How do I actually win if I don’t control my commander?
You often win by letting Alexios’s counters turn into inevitable commander-damage kills across the table, then using your own turn to finish the most vulnerable player with one big connection.
Does commander damage still count when an opponent controls Alexios?
Yes; damage dealt by a commander is still that commander’s damage regardless of who controls it, so Alexios can eliminate players via commander damage even when you aren’t piloting the attack.
What kinds of cards pair well with Alexios?
With such limited public data, treat specifics as examples, but a common direction is cheap equipment/auras and burst combat tricks to capitalize on the one turn you control it (e.g., Armory of Iroas or Assault Strobe as examples).

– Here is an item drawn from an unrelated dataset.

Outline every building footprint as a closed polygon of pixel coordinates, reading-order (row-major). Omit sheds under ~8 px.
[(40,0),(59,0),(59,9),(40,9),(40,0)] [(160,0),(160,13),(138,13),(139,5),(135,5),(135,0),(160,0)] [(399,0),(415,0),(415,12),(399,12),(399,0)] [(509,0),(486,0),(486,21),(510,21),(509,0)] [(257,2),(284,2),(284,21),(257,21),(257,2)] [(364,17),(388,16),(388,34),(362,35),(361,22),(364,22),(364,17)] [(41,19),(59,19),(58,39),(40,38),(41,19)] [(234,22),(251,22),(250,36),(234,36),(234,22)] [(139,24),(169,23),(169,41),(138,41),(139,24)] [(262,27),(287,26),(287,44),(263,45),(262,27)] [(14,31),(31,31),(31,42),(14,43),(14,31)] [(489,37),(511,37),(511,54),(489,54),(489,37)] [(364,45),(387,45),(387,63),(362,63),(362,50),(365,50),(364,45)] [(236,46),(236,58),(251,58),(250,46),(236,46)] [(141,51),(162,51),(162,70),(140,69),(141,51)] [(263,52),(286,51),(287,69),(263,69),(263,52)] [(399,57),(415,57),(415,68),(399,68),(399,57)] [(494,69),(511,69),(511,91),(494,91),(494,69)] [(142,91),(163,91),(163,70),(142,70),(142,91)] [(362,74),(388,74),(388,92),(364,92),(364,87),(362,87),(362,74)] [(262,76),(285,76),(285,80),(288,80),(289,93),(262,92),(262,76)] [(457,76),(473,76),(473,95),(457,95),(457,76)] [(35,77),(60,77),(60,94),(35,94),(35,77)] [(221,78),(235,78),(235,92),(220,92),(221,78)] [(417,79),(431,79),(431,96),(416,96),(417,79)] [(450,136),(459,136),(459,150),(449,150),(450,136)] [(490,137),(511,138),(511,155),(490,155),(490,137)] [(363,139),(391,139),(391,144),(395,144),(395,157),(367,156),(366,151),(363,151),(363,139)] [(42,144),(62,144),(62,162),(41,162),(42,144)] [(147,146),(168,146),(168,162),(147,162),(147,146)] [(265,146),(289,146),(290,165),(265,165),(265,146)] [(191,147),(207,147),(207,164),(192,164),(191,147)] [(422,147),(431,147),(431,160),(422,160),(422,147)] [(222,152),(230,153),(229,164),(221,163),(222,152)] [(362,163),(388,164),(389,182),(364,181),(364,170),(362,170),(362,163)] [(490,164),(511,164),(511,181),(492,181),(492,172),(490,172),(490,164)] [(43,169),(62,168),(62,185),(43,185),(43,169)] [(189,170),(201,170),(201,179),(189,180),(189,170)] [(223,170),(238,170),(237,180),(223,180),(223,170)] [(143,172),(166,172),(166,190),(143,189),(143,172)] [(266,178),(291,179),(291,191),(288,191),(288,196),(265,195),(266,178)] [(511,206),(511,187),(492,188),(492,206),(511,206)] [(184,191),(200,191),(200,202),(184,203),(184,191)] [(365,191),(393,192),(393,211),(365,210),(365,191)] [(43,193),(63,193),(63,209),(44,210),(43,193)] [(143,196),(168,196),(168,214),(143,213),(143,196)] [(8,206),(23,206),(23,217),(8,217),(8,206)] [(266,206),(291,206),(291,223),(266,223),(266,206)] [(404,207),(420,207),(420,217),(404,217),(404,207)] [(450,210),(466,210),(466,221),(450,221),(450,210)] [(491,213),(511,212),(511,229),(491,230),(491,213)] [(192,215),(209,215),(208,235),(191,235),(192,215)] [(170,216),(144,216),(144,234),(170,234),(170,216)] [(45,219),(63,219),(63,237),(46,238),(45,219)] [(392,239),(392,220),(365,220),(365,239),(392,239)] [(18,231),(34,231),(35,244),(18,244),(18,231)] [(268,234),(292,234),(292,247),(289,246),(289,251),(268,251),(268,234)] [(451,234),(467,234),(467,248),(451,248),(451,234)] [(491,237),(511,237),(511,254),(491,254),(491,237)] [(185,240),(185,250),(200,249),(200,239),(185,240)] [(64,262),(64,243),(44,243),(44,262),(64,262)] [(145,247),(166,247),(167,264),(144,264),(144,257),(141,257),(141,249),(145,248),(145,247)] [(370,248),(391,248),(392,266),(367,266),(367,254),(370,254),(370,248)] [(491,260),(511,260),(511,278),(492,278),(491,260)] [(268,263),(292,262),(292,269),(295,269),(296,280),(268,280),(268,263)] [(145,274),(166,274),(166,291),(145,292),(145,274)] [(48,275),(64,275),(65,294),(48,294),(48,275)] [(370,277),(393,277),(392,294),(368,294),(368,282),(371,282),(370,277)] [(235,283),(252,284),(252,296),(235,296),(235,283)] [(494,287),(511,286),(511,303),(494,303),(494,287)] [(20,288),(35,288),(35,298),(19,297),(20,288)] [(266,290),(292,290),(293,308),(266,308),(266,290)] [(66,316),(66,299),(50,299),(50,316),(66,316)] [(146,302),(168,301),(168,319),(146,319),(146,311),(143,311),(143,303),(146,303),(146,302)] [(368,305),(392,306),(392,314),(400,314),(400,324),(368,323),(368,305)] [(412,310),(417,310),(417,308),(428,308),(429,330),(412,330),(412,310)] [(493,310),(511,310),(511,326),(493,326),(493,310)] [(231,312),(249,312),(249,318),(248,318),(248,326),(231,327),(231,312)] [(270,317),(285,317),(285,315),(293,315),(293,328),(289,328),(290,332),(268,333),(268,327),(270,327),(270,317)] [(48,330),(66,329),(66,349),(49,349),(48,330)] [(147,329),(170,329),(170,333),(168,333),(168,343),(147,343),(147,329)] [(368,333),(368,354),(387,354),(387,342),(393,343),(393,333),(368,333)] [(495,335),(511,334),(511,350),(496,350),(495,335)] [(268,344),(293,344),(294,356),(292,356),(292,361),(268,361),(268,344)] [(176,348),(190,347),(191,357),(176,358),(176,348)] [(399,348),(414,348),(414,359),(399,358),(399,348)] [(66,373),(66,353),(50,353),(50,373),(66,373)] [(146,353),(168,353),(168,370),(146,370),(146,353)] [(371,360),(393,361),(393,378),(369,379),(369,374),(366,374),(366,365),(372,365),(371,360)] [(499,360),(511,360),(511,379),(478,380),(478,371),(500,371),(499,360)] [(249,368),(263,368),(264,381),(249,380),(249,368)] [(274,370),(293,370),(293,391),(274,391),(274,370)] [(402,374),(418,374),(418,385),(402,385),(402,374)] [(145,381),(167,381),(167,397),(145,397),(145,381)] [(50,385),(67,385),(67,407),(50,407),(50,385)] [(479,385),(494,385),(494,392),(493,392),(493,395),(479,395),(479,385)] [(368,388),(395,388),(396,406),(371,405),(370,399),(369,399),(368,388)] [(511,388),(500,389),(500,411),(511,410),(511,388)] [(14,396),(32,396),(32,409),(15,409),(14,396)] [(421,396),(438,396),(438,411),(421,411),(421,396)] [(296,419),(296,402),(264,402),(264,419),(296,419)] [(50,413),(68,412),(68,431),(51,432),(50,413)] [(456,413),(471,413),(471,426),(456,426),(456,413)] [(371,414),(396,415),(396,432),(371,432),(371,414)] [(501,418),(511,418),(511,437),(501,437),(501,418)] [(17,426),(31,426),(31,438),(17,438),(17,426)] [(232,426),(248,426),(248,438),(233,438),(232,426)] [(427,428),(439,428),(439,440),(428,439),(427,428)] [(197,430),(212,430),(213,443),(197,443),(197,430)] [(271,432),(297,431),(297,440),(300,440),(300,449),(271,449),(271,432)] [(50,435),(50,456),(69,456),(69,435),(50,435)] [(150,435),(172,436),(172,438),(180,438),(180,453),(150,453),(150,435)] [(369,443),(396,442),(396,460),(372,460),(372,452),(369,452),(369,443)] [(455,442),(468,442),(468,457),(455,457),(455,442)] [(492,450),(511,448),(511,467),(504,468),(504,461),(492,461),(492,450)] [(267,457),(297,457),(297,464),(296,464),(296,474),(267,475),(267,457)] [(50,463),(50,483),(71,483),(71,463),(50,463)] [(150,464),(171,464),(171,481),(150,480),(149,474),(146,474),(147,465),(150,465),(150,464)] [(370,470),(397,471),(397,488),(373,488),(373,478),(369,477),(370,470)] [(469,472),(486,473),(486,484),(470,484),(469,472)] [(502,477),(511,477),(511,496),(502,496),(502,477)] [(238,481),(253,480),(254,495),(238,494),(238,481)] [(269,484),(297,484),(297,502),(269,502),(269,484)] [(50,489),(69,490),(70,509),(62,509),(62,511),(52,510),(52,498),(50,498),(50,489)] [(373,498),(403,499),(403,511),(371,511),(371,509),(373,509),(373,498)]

What interaction does the deck usually want?
You typically want instant-speed ways to influence combat and remove key blockers; with the snapshot’s single list, cards like Abrade and Dead // Gone show the general idea as examples rather than a standard package.
Can I sacrifice Alexios if I need to cash it in?
No; Alexios can’t be sacrificed, so effects like Fling are more about throwing some other huge creature, or they serve as an example of a direction rather than a guaranteed plan here.